**What you are asked to do**. Can you reproduce the entire passage about the drift parameter and sensor prediction figures, word for word?

**Source document**.
----------------

Fig. 5a illustrates the relationship among the drift parameter as well as detection delay across various attack scenarios. This graphical representation highlights how changes in the drift parameter influence the speed of attack detection. Fig. 5b shows the variation in false positive rates concerning different drift parameter values, where the X-axis represents the drift parameter and the Y-axis denotes the corresponding false positive rate.

Figure 5: Analysis of drift parameter for (a) detection delay (b) number of false positives for different attack scenarios

Fig. 6 illustrates that the graph is plotted between the time (s) and Wheelspeed on the X-axis and Y-axis, respectively. The purple line, green dotted line, and blue dotted line represent the observed values, predicted values, and error values, respectively. From this graphical representation, it is seen that the predicted and observed values are closer to each other under a normal scenario.

Figure 6: Front-Left wheel speed sensor measurement

Fig. 7 illustrates the predicted and observed values for three parameters, namely oil temperature, engine speed, and the boost pressure sensor. In this graph, the time (s) and all three parameters are plotted. The predicted values and observed values are denoted by a solid orange line and dotted blue line, respectively. From this graphical representation, the accuracy of a model is evaluated by comparing how closely the predicted and observed values are aligned. Strong predictive capability is represented when both the lines overlap or run closely together. Overall, this graphical representation predicts the performance of a model based on engine-related parameters.

----------------

**Data section**.
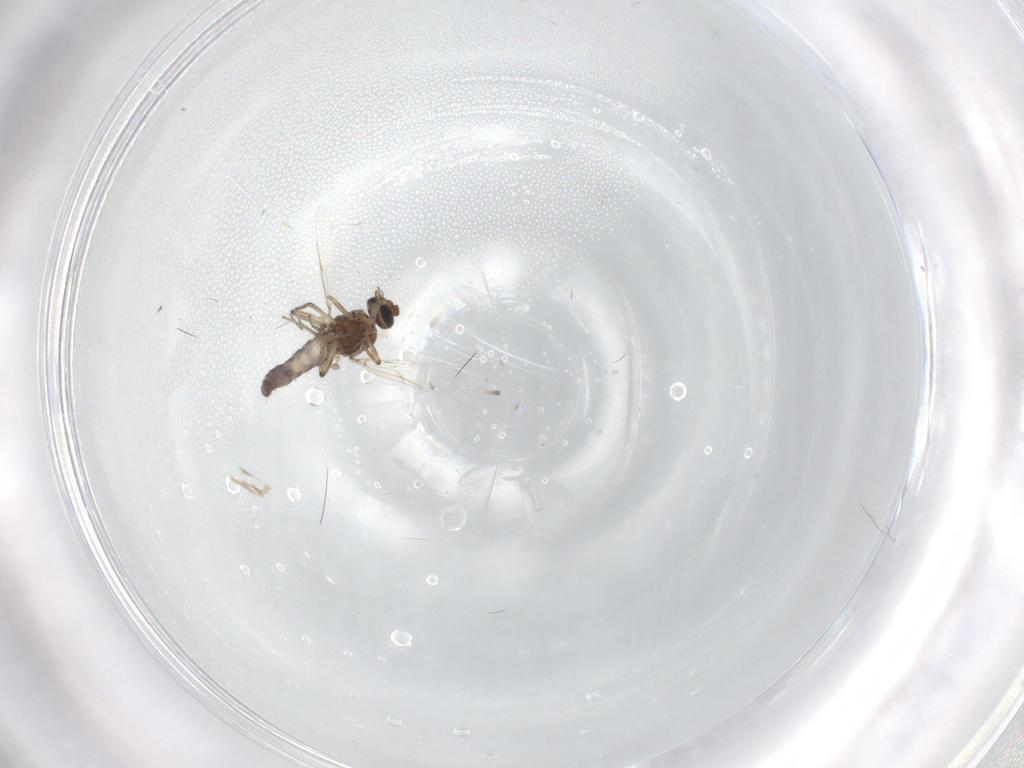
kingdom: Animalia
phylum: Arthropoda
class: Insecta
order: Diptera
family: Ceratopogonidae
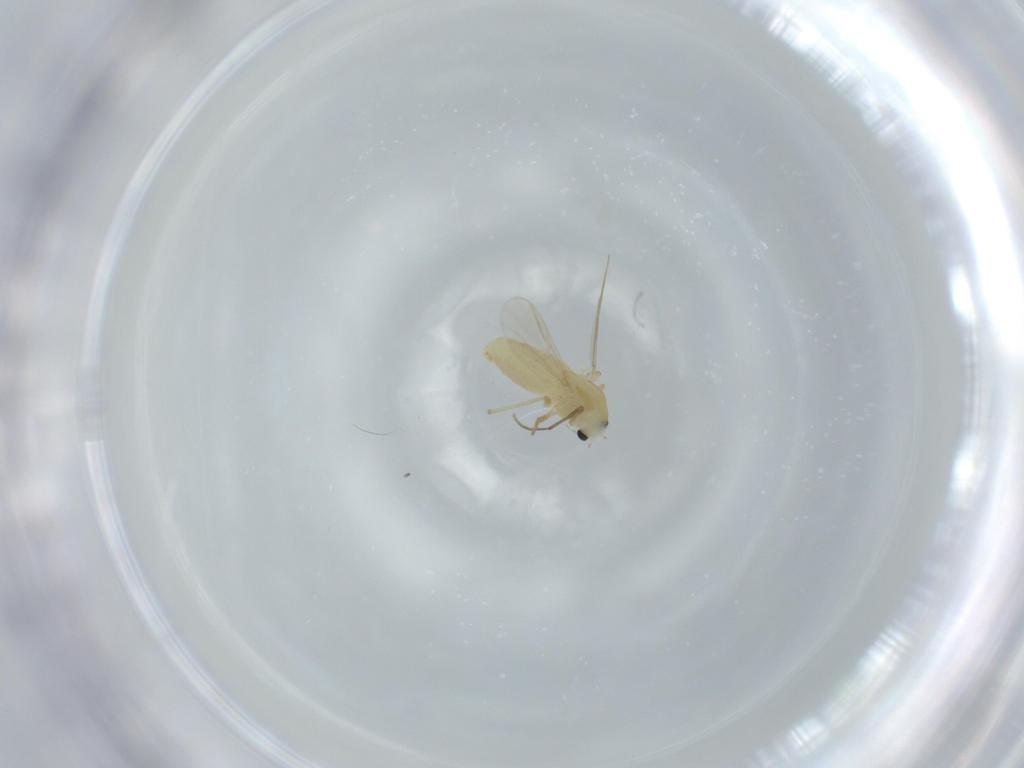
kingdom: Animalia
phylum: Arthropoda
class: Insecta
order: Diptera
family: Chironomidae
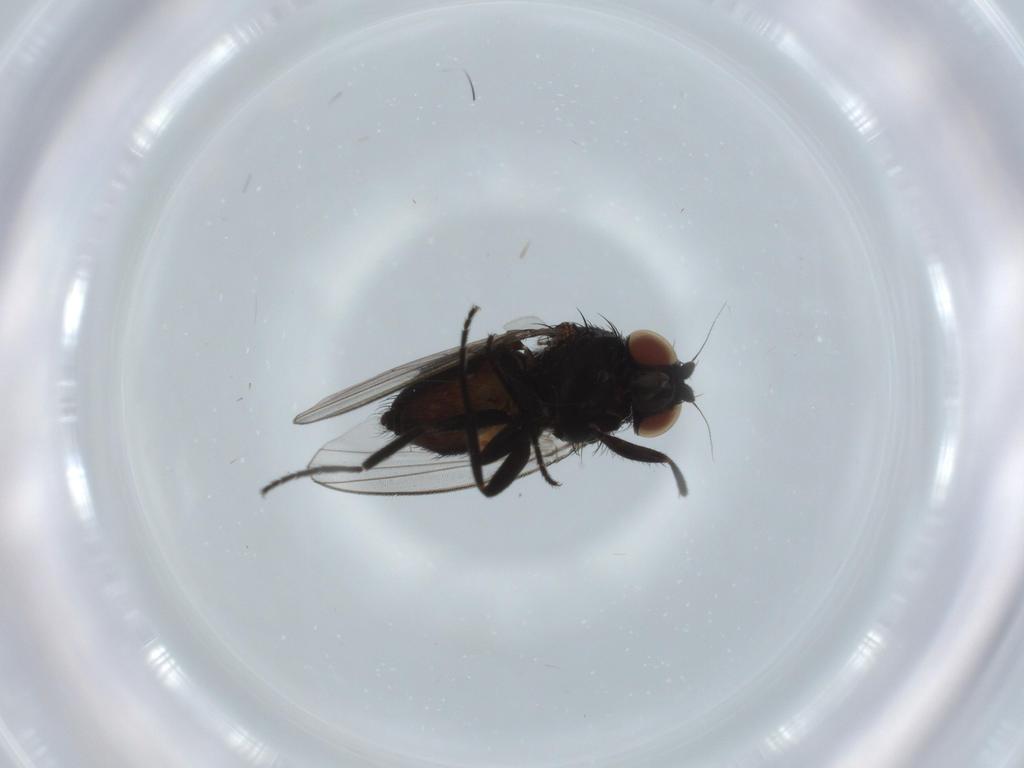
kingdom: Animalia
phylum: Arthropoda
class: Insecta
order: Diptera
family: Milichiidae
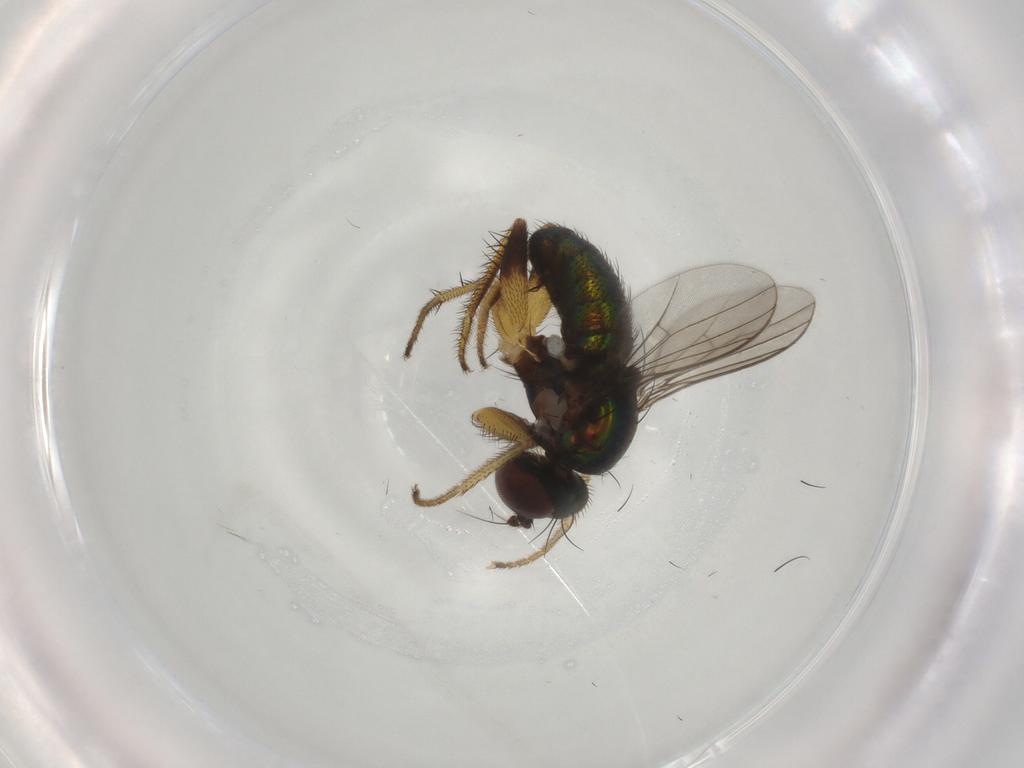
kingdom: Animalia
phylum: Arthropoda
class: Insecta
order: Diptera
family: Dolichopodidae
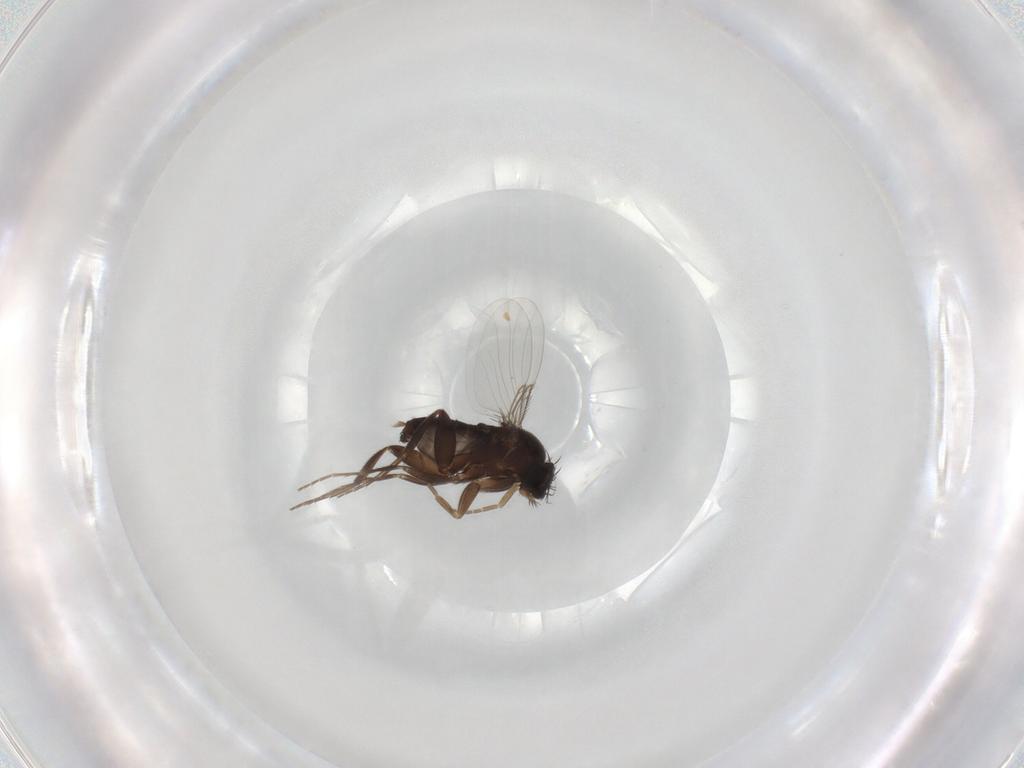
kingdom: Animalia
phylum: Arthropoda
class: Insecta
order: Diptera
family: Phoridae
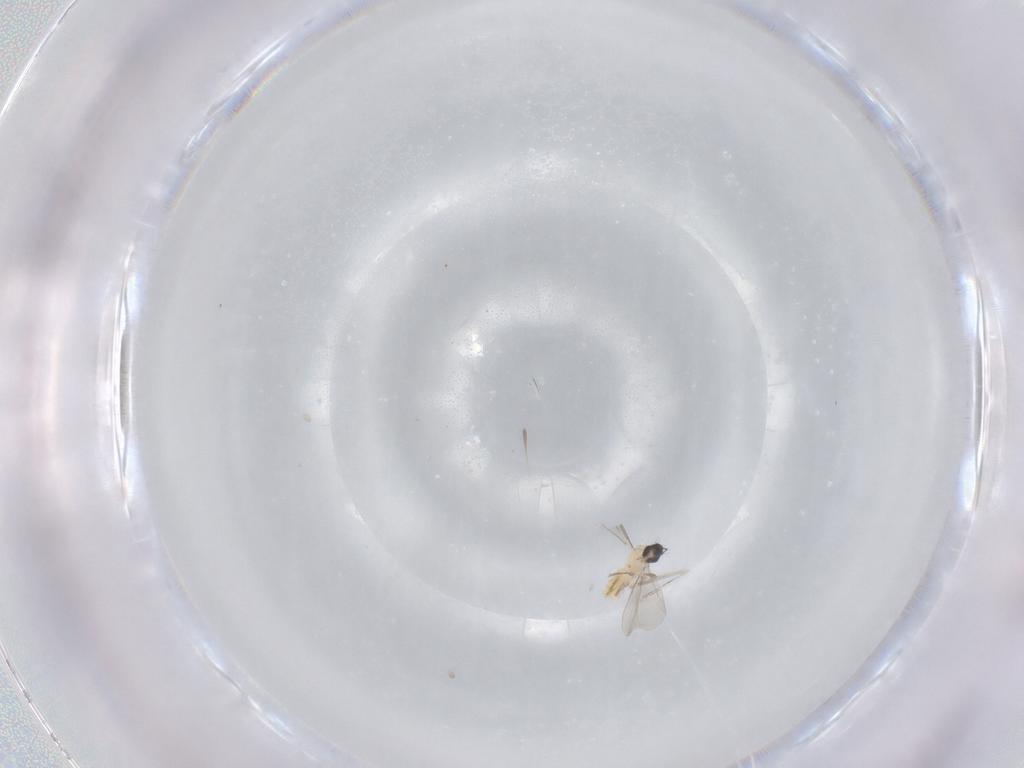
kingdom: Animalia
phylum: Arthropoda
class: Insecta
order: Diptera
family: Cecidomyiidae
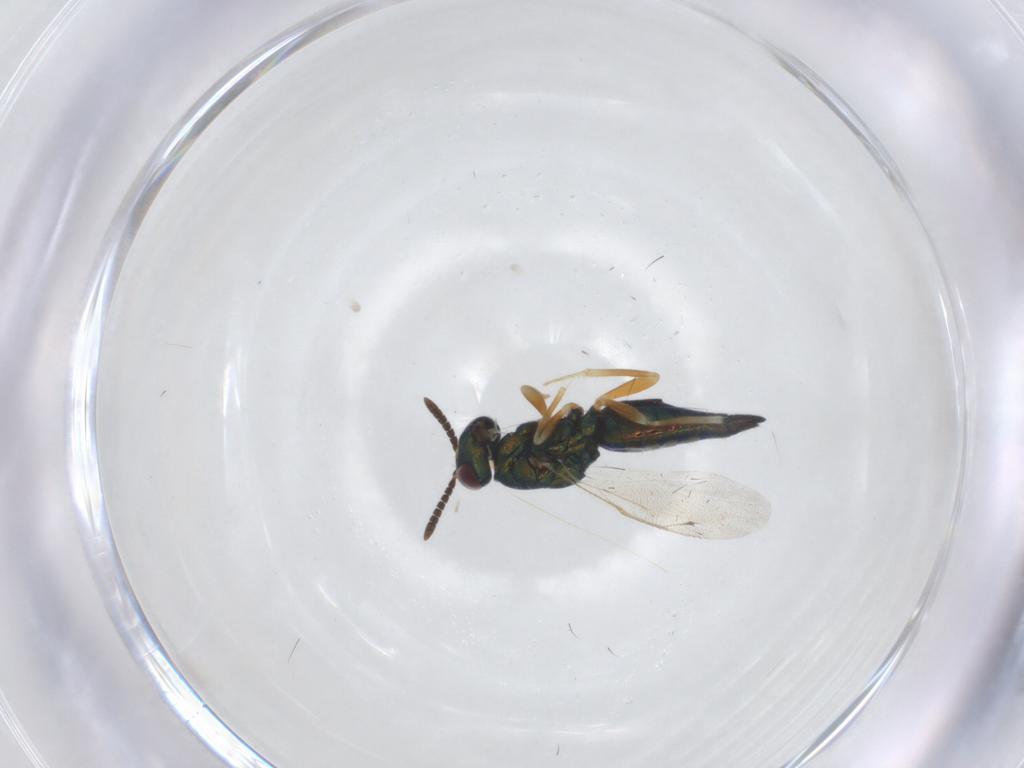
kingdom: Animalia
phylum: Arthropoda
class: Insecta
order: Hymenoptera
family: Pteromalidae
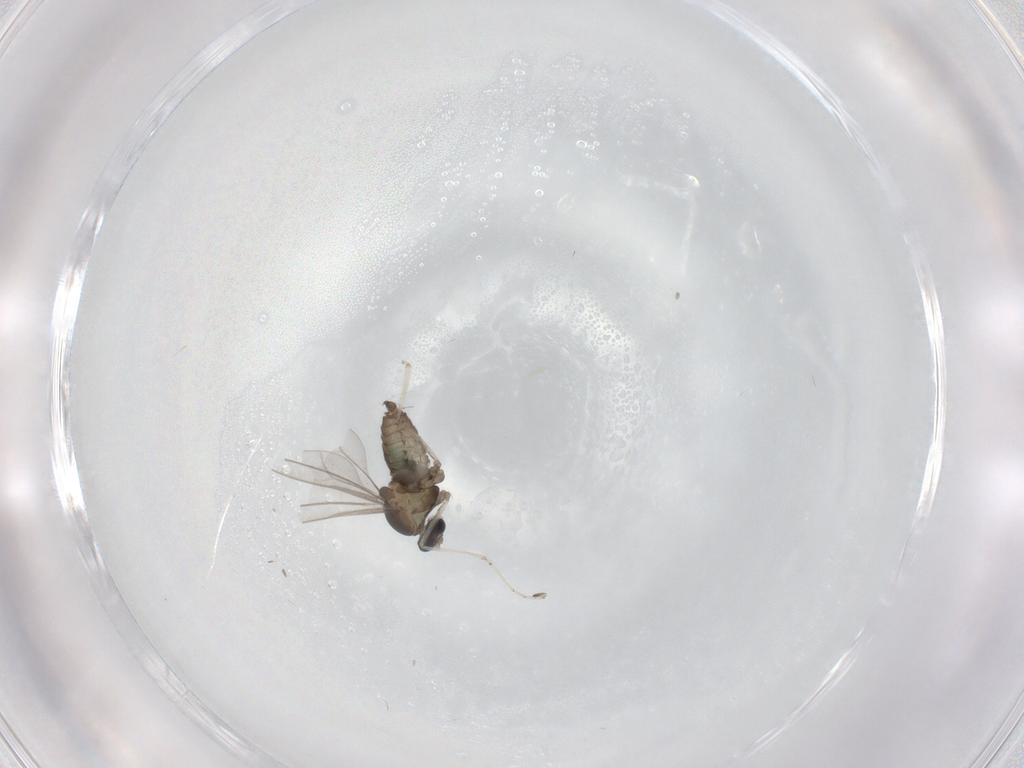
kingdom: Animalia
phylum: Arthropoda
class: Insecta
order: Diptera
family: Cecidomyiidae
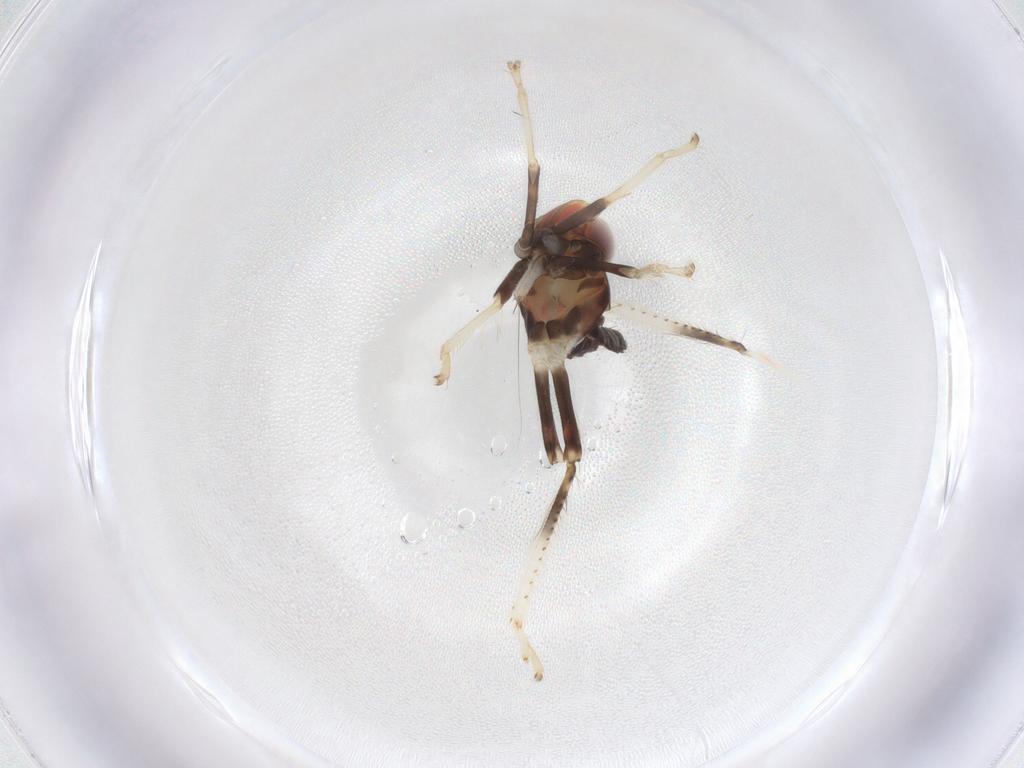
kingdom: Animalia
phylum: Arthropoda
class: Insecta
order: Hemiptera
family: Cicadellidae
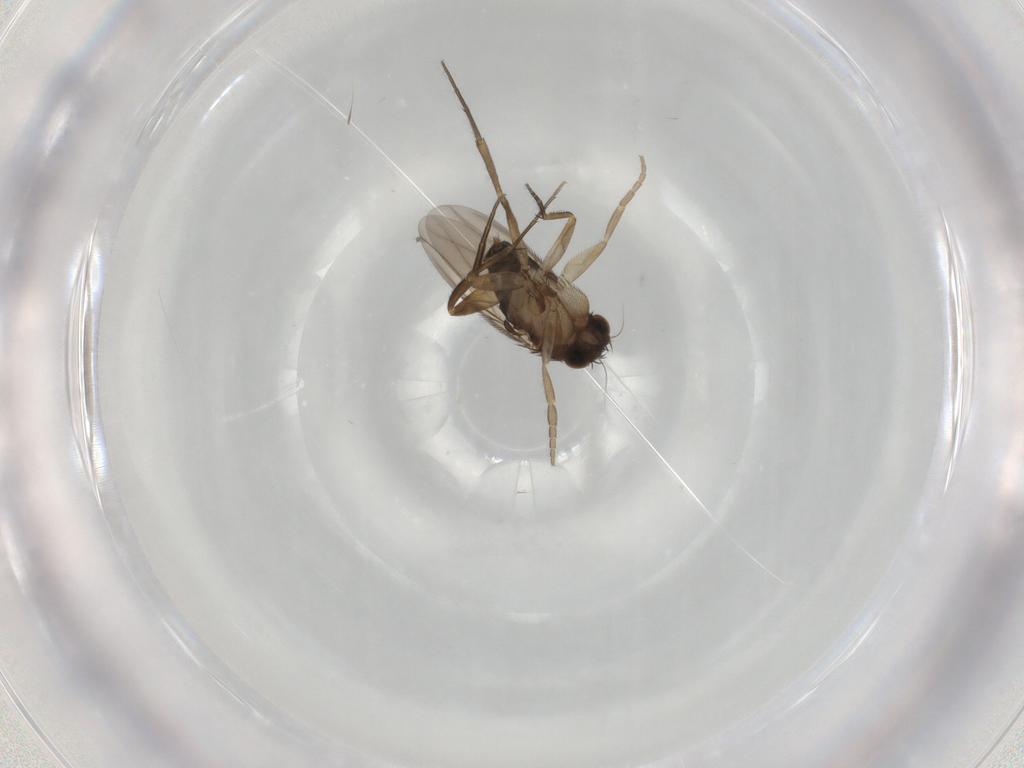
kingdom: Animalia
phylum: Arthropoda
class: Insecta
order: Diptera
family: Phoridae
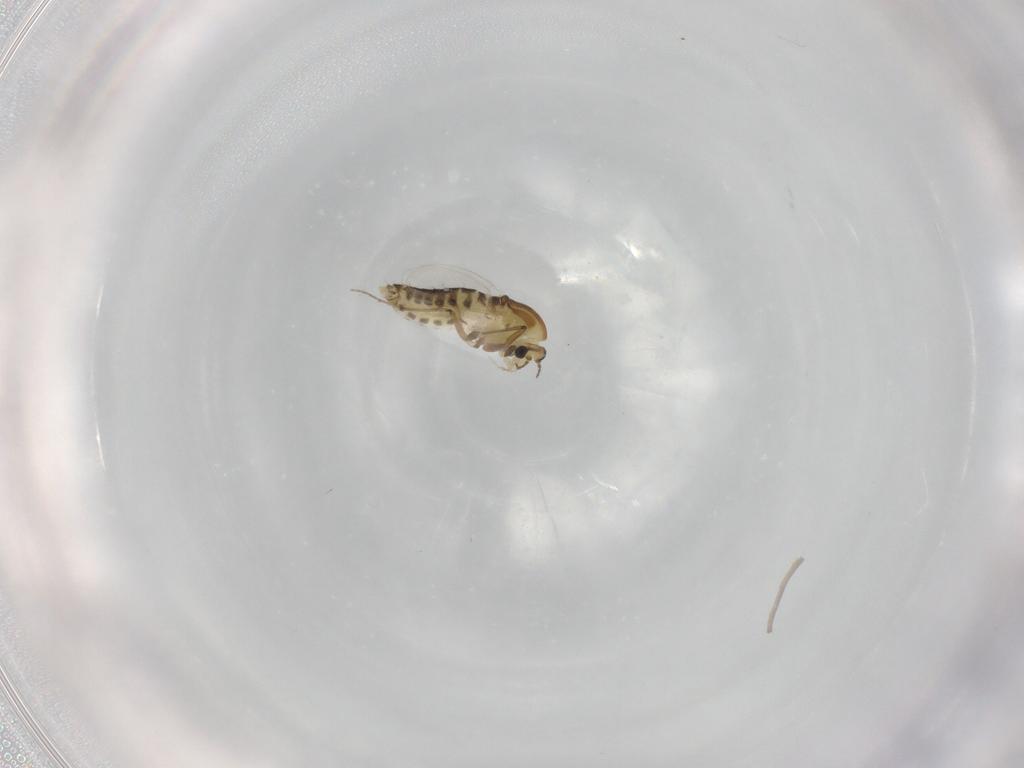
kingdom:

----------------

**Finished exercise**.
Fig. 5a illustrates the relationship among the drift parameter as well as detection delay across various attack scenarios. This graphical representation highlights how changes in the drift parameter influence the speed of attack detection. Fig. 5b shows the variation in false positive rates concerning different drift parameter values, where the X-axis represents the drift parameter and the Y-axis denotes the corresponding false positive rate.

Figure 5: Analysis of drift parameter for (a) detection delay (b) number of false positives for different attack scenarios

Fig. 6 illustrates that the graph is plotted between the time (s) and Wheelspeed on the X-axis and Y-axis, respectively. The purple line, green dotted line, and blue dotted line represent the observed values, predicted values, and error values, respectively. From this graphical representation, it is seen that the predicted and observed values are closer to each other under a normal scenario.

Figure 6: Front-Left wheel speed sensor measurement

Fig. 7 illustrates the predicted and observed values for three parameters, namely oil temperature, engine speed, and the boost pressure sensor. In this graph, the time (s) and all three parameters are plotted. The predicted values and observed values are denoted by a solid orange line and dotted blue line, respectively. From this graphical representation, the accuracy of a model is evaluated by comparing how closely the predicted and observed values are aligned. Strong predictive capability is represented when both the lines overlap or run closely together. Overall, this graphical representation predicts the performance of a model based on engine-related parameters.